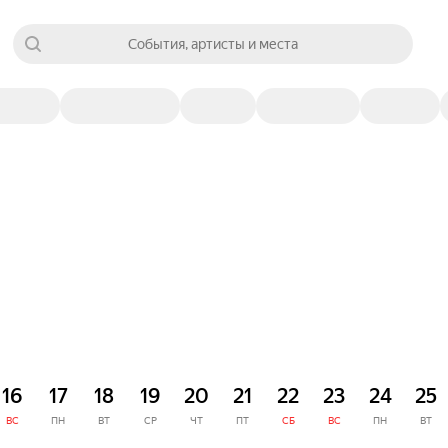
События, артисты и места
16
17
18
19
20
21
22
23
24
25
ВС
ПН
ВТ
СР
ЧТ
ПТ
СБ
ВС
ПН
ВТ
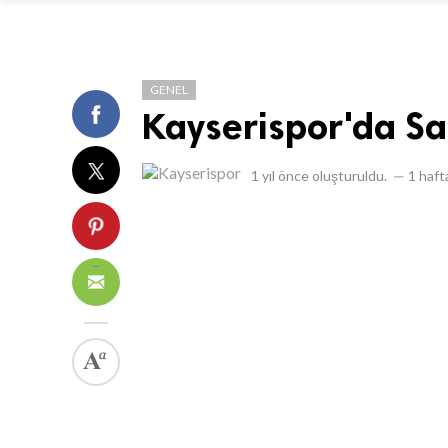
GENEL
Kayserispor'da Sa
1 yıl önce
oluşturuldu.
—
1 haft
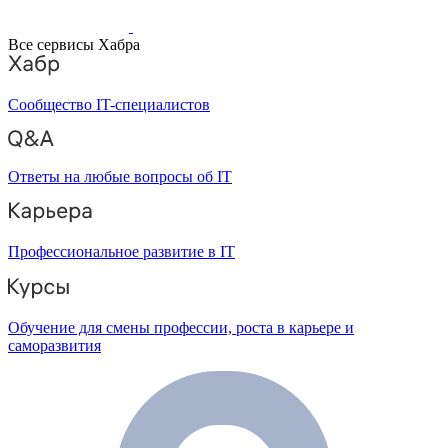
Все сервисы Хабра
Сообщество IT-специалистов
Ответы на любые вопросы об IT
Профессиональное развитие в IT
Обучение для смены профессии, роста в карьере и
саморазвития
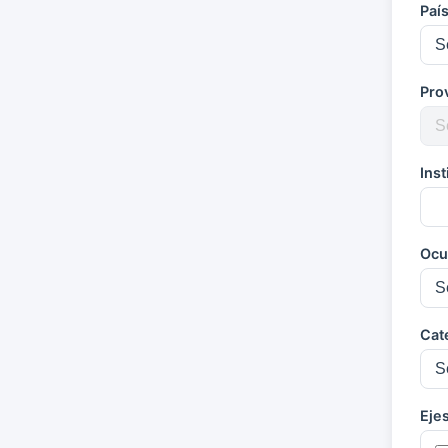
Paí
Pro
Ins
Ocu
Cat
Eje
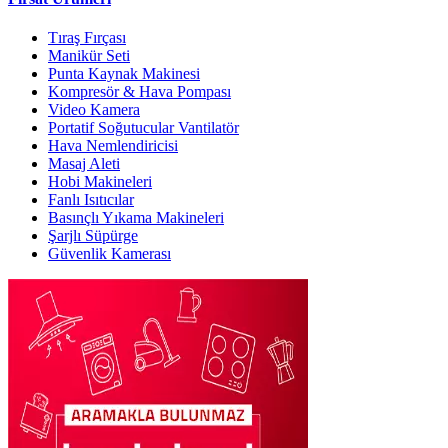
Tıraş Fırçası
Manikür Seti
Punta Kaynak Makinesi
Kompresör & Hava Pompası
Video Kamera
Portatif Soğutucular Vantilatör
Hava Nemlendiricisi
Masaj Aleti
Hobi Makineleri
Fanlı Isıtıcılar
Basınçlı Yıkama Makineleri
Şarjlı Süpürge
Güvenlik Kamerası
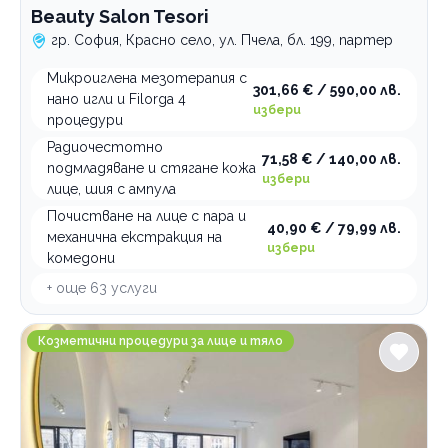
Beauty Salon Tesori
гр. София, Красно село, ул. Пчела, бл. 199, партер
Микроиглена мезотерапия с
301,66 € / 590,00 лв.
нано игли и Filorga 4
избери
процедури
Радиочестотно
71,58 € / 140,00 лв.
подмладяване и стягане кожа
избери
лице, шия с ампула
Почистване на лице с пара и
40,90 € / 79,99 лв.
механична екстракция на
избери
комедони
+ още
63
услуги
Beauty Space MERAKI SPOT
Козметични процедури за лице и тяло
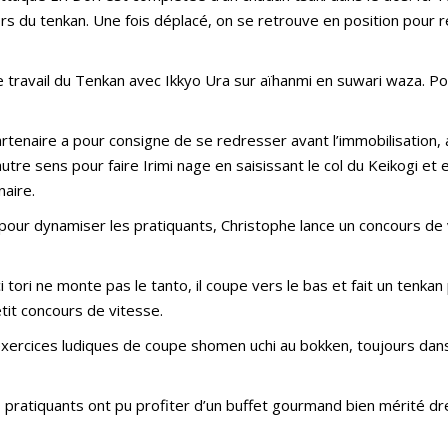
ors du tenkan. Une fois déplacé, on se retrouve en position pour 
e travail du Tenkan avec Ikkyo Ura sur aïhanmi en suwari waza. P
enaire a pour consigne de se redresser avant l’immobilisation, a
utre sens pour faire Irimi nage en saisissant le col du Keikogi et 
naire.
pour dynamiser les pratiquants, Christophe lance un concours de 
tori ne monte pas le tanto, il coupe vers le bas et fait un tenkan
tit concours de vitesse.
’exercices ludiques de coupe shomen uchi au bokken, toujours dans
s pratiquants ont pu profiter d’un buffet gourmand bien mérité d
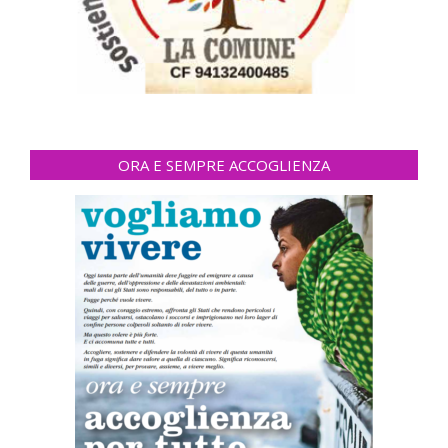
ORA E SEMPRE ACCOGLIENZA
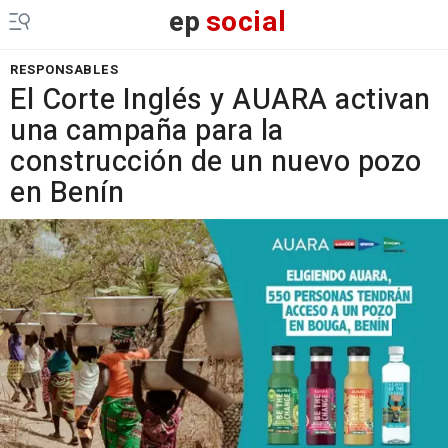
ep
social
RESPONSABLES
El Corte Inglés y AUARA activan
una campaña para la
construcción de un nuevo pozo
en Benín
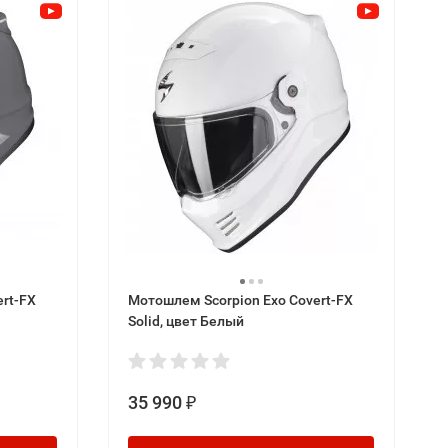
rt-FX
Мотошлем Scorpion Exo Covert-FX
Solid, цвет Белый
35 990
₽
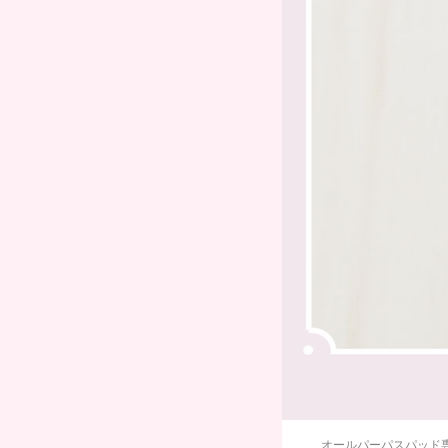
オールパーパスパッド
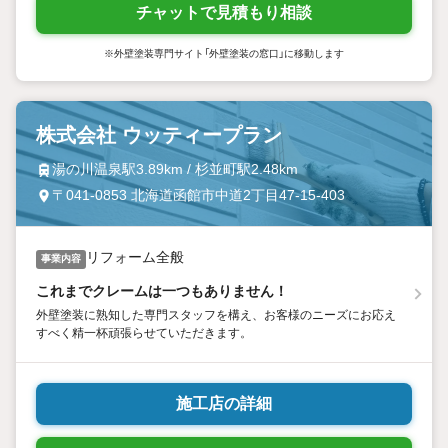
チャットで見積もり相談
※外壁塗装専門サイト「外壁塗装の窓口」に移動します
株式会社 ウッティープラン
湯の川温泉駅3.89km / 杉並町駅2.48km
〒041-0853 北海道函館市中道2丁目47-15-403
リフォーム全般
事業内容
これまでクレームは一つもありません！
外壁塗装に熟知した専門スタッフを構え、お客様のニーズにお応え
すべく精一杯頑張らせていただきます。
施工店の詳細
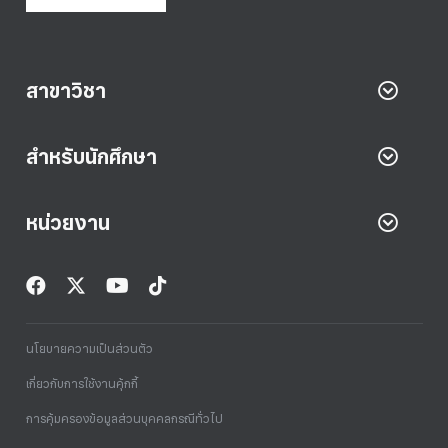
สาขาวิชา
สำหรับนักศึกษา
หน่วยงาน
นโยบายความเป็นส่วนตัว
เกี่ยวกับการใช้งานคุ้กกี้
การคุ้มครองข้อมูลส่วนบุคคลกรณีทั่วไป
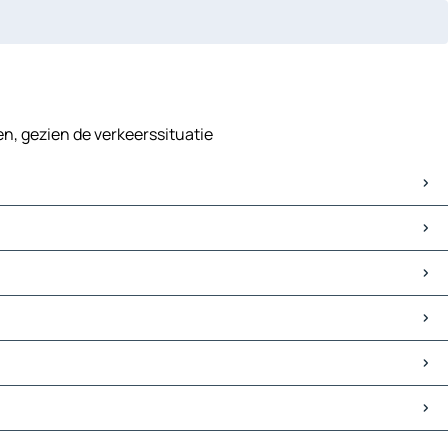
hen, gezien de verkeerssituatie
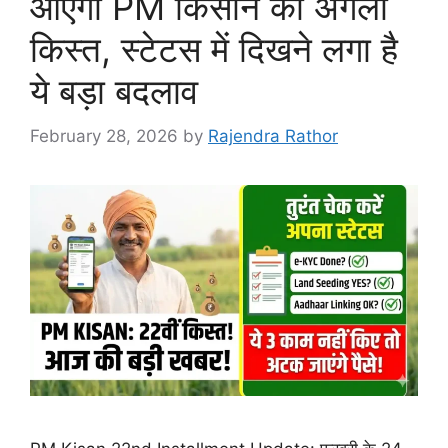
आएगी PM किसान की अगली
किस्त, स्टेटस में दिखने लगा है
ये बड़ा बदलाव
February 28, 2026
by
Rajendra Rathor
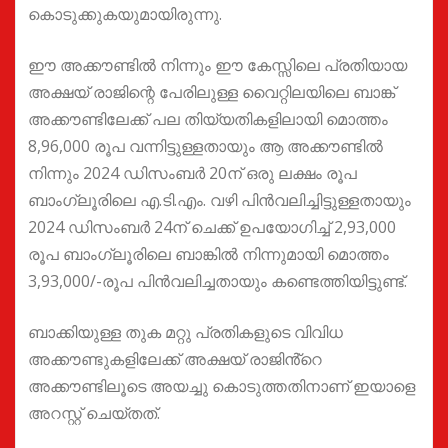
കൊടുക്കുകയുമായിരുന്നു.
ഈ അക്കൗണ്ടിൽ നിന്നും ഈ കേസ്സിലെ പ്രതിയായ
അക്ഷയ് രാജിന്റെ പേരിലുള്ള വൈറ്റിലയിലെ ബാങ്ക്
അക്കൗണ്ടിലേക്ക് പല തിയ്യതികളിലായി മൊത്തം
8,96,000 രൂപ വന്നിട്ടുള്ളതായും ആ അക്കൗണ്ടിൽ
നിന്നും 2024 ഡിസംബർ 20ന് ഒരു ലക്ഷം രൂപ
ബാംഗ്ലൂരിലെ എ.ടി.എം. വഴി പിൻവലിച്ചിട്ടുള്ളതായും
2024 ഡിസംബർ 24ന് ചെക്ക് ഉപയോഗിച്ച് 2,93,000
രൂപ ബാംഗ്ലൂരിലെ ബാങ്കിൽ നിന്നുമായി മൊത്തം
3,93,000/-രൂപ പിൻവലിച്ചതായും കണ്ടെത്തിയിട്ടുണ്ട്.
ബാക്കിയുള്ള തുക മറ്റു പ്രതികളുടെ വിവിധ
അക്കൗണ്ടുകളിലേക്ക് അക്ഷയ് രാജിൻ്റെ
അക്കൗണ്ടിലൂടെ അയച്ചു കൊടുത്തതിനാണ് ഇയാളെ
അറസ്റ്റ് ചെയ്തത്.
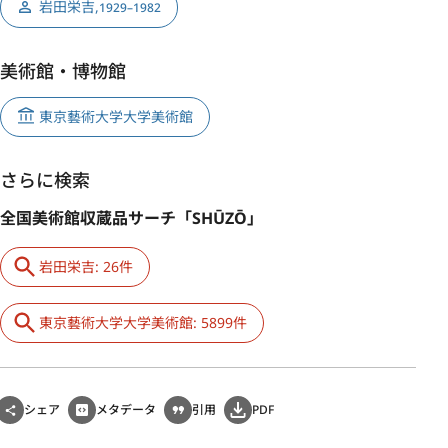
岩田栄吉
,
1929–1982
美術館・博物館
東京藝術大学大学美術館
さらに検索
全国美術館収蔵品サーチ「SHŪZŌ」
岩田栄吉: 26件
東京藝術大学大学美術館: 5899件
シェア
メタデータ
引用
PDF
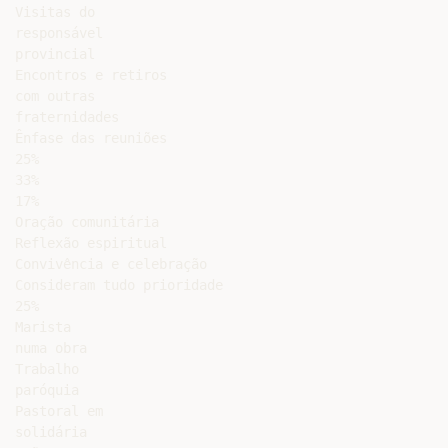
Visitas do

responsável

provincial

Encontros e retiros

com outras

fraternidades

Ênfase das reuniões

25%

33%

17%

Oração comunitária

Reflexão espiritual

Convivência e celebração

Consideram tudo prioridade

25%

Marista

numa obra

Trabalho

paróquia

Pastoral em

solidária
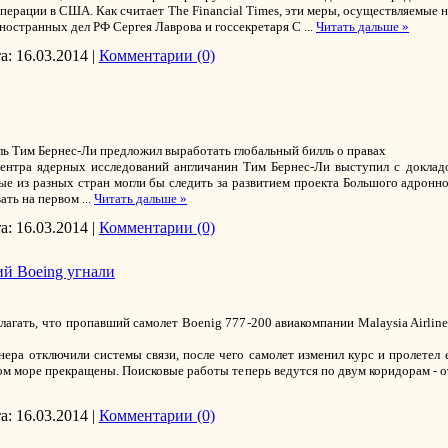
перации в США. Как считает The Financial Times, эти меры, осуществляемые 
иностранных дел РФ Сергея Лаврова и госсекретаря С
...
Читать дальше »
а:
16.03.2014
|
Комментарии (0)
ель Тим Бернес-Ли предложил выработать глобальный билль о правах
ентра ядерных исследований англичанин Тим Бернес-Ли выступил с докладо
ые из разных стран могли бы следить за развитием проекта Большого адронн
вать на первом
...
Читать дальше »
а:
16.03.2014
|
Комментарии (0)
й Boeing угнали
лагать, что пропавший самолет Boenig 777-200 авиакомпании Malaysia Airline
нера отключили системы связи, после чего самолет изменил курс и пролетел 
м море прекращены. Поисковые работы теперь ведутся по двум коридорам - о
а:
16.03.2014
|
Комментарии (0)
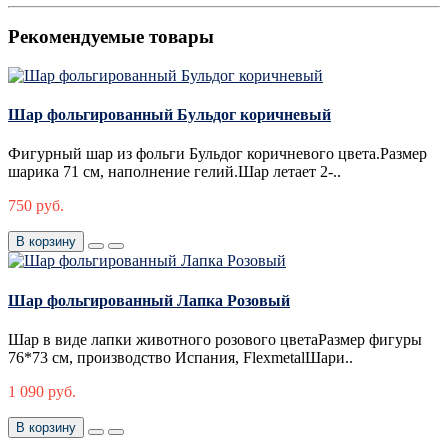
Рекомендуемые товары
Шар фольгированный Бульдог коричневый
Фигурный шар из фольги Бульдог коричневого цвета.Размер
шарика 71 см, наполнение гелий.Шар летает 2-..
750 руб.
В корзину
Шар фольгированный Лапка Розовый
Шар в виде лапки животного розового цветаРазмер фигуры
76*73 см, производство Испания, FlexmetalШари..
1 090 руб.
В корзину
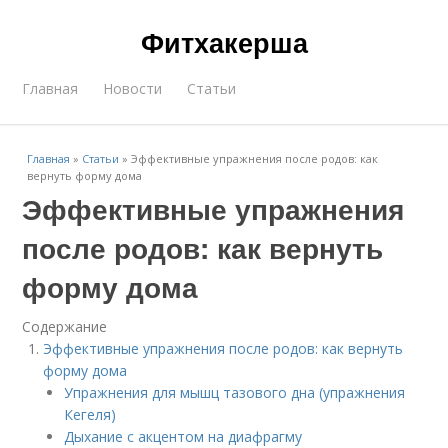
Фитхакерша
Главная
Новости
Статьи
Главная
»
Статьи
»
Эффективные упражнения после родов: как
вернуть форму дома
Эффективные упражнения
после родов: как вернуть
форму дома
Содержание
Эффективные упражнения после родов: как вернуть
форму дома
Упражнения для мышц тазового дна (упражнения
Кегеля)
Дыхание с акцентом на диафрагму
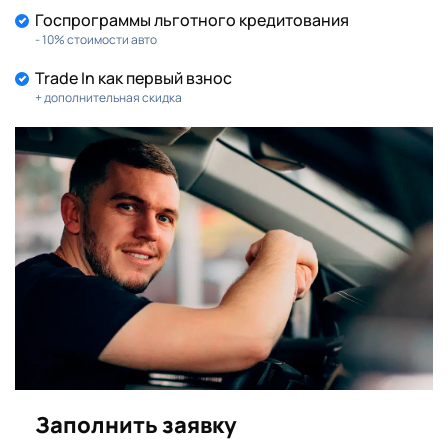
Госпрограммы льготного кредитования
- 10% стоимости авто
Trade In как первый взнос
+ дополнительная скидка
Заполнить заявку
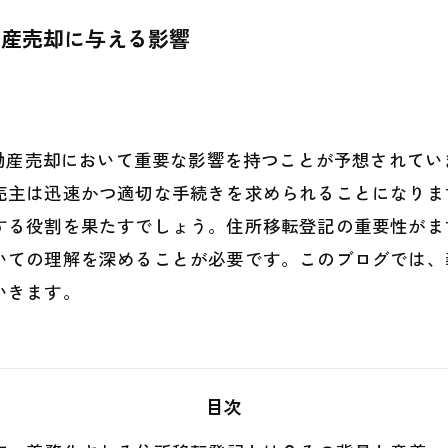
動産売却に与える影響
不動産売却において重要な影響を持つことが予想されて
売主は迅速かつ適切な手続きを求められることになりま
する役割を果たすでしょう。住所移転登記の重要性がま
いての理解を深めることが必要です。このブログでは、
いきます。
目次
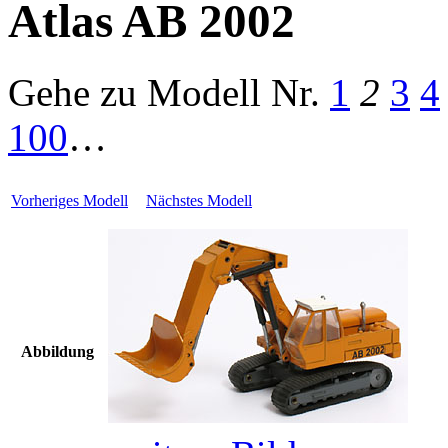
Atlas AB 2002
Gehe zu Modell
Nr.
1
2
3
4
100
…
Vorheriges Modell
Nächstes Modell
Abbildung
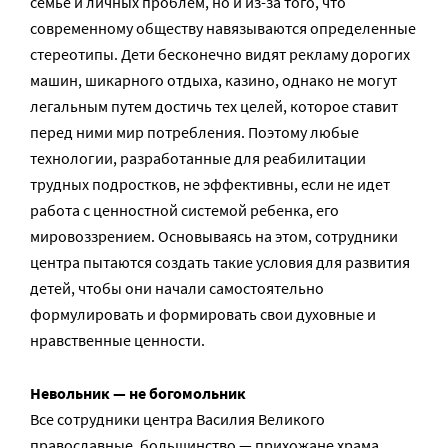
семье и личных проблем, но и из-за того, что
современному обществу навязываются определенные
стереотипы. Дети бесконечно видят рекламу дорогих
машин, шикарного отдыха, казино, однако не могут
легальным путем достичь тех целей, которое ставит
перед ними мир потребления. Поэтому любые
технологии, разработанные для реабилитации
трудных подростков, не эффективны, если не идет
работа с ценностной системой ребенка, его
мировоззрением. Основываясь на этом, сотрудники
центра пытаются создать такие условия для развития
детей, чтобы они начали самостоятельно
формулировать и формировать свои духовные и
нравственные ценности.
Невольник — не богомольник
Все сотрудники центра Василия Великого
православные, большинство — прихожане храма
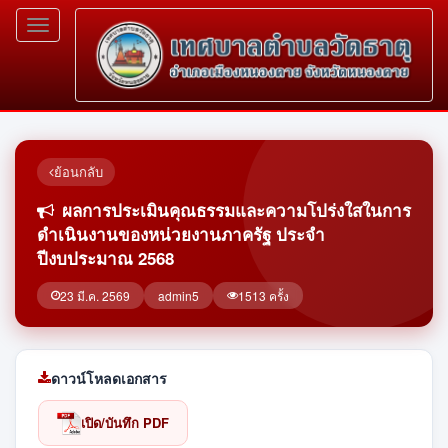
Toggle
navigation
ย้อนกลับ
ผลการประเมินคุณธรรมและความโปร่งใสในการ
ดำเนินงานของหน่วยงานภาครัฐ ประจำ
ปีงบประมาณ 2568
23 มี.ค. 2569
admin5
1513 ครั้ง
ดาวน์โหลดเอกสาร
เปิด/บันทึก PDF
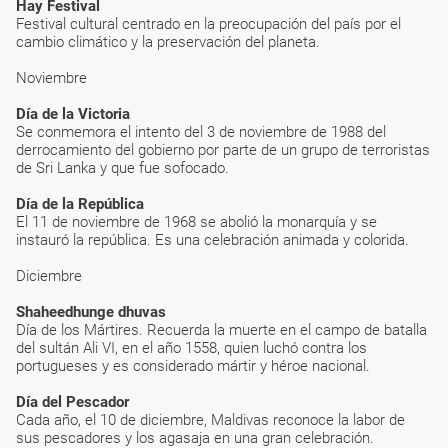
Hay Festival
Festival cultural centrado en la preocupación del país por el
cambio climático y la preservación del planeta.
Noviembre
Día de la Victoria
Se conmemora el intento del 3 de noviembre de 1988 del
derrocamiento del gobierno por parte de un grupo de terroristas
de Sri Lanka y que fue sofocado.
Día de la República
El 11 de noviembre de 1968 se abolió la monarquía y se
instauró la república. Es una celebración animada y colorida.
Diciembre
Shaheedhunge dhuvas
Día de los Mártires. Recuerda la muerte en el campo de batalla
del sultán Ali VI, en el año 1558, quien luchó contra los
portugueses y es considerado mártir y héroe nacional.
Día del Pescador
Cada año, el 10 de diciembre, Maldivas reconoce la labor de
sus pescadores y los agasaja en una gran celebración.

# # # # #

Copy word for word the lines of the records above from the one with "किस्त, स्टेटस में दिखने लगा है" up to and including the one with "й Boeing угнали". Skip the pictures.

किस्त, स्टेटस में दिखने लगा है
ये बड़ा बदलाव
February 28, 2026
by
Rajendra Rathor
കൊടുക്കുകയുമായിരുന്നു.
ഈ അക്കൗണ്ടിൽ നിന്നും ഈ കേസ്സിലെ പ്രതിയായ
അക്ഷയ് രാജിന്റെ പേരിലുള്ള വൈറ്റിലയിലെ ബാങ്ക്
അക്കൗണ്ടിലേക്ക് പല തിയ്യതികളിലായി മൊത്തം
8,96,000 രൂപ വന്നിട്ടുള്ളതായും ആ അക്കൗണ്ടിൽ
നിന്നും 2024 ഡിസംബർ 20ന് ഒരു ലക്ഷം രൂപ
ബാംഗ്ലൂരിലെ എ.ടി.എം. വഴി പിൻവലിച്ചിട്ടുള്ളതായും
2024 ഡിസംബർ 24ന് ചെക്ക് ഉപയോഗിച്ച് 2,93,000
രൂപ ബാംഗ്ലൂരിലെ ബാങ്കിൽ നിന്നുമായി മൊത്തം
3,93,000/-രൂപ പിൻവലിച്ചതായും കണ്ടെത്തിയിട്ടുണ്ട്.
ബാക്കിയുള്ള തുക മറ്റു പ്രതികളുടെ വിവിധ
അക്കൗണ്ടുകളിലേക്ക് അക്ഷയ് രാജിൻ്റെ
അക്കൗണ്ടിലൂടെ അയച്ചു കൊടുത്തതിനാണ് ഇയാളെ
അറസ്റ്റ് ചെയ്തത്.
岩田栄吉
,
1929–1982
美術館・博物館
東京藝術大学大学美術館
さらに検索
全国美術館収蔵品サーチ「SHŪZŌ」
岩田栄吉: 26件
東京藝術大学大学美術館: 5899件
シェア
メタデータ
引用
PDF
Visitas do

responsável

provincial

Encontros e retiros

com outras

fraternidades

Ênfase das reuniões

25%

33%

17%

Oração comunitária

Reflexão espiritual

Convivência e celebração

Consideram tudo prioridade

25%

Marista

numa obra

Trabalho

paróquia

Pastoral em

solidária
перации в США. Как считает The Financial Times, эти меры, осуществляемые 
иностранных дел РФ Сергея Лаврова и госсекретаря С
...
Читать дальше »
а:
16.03.2014
|
Комментарии (0)
ель Тим Бернес-Ли предложил выработать глобальный билль о правах
ентра ядерных исследований англичанин Тим Бернес-Ли выступил с докладо
ые из разных стран могли бы следить за развитием проекта Большого адронн
вать на первом
...
Читать дальше »
а:
16.03.2014
|
Комментарии (0)
й Boeing угнали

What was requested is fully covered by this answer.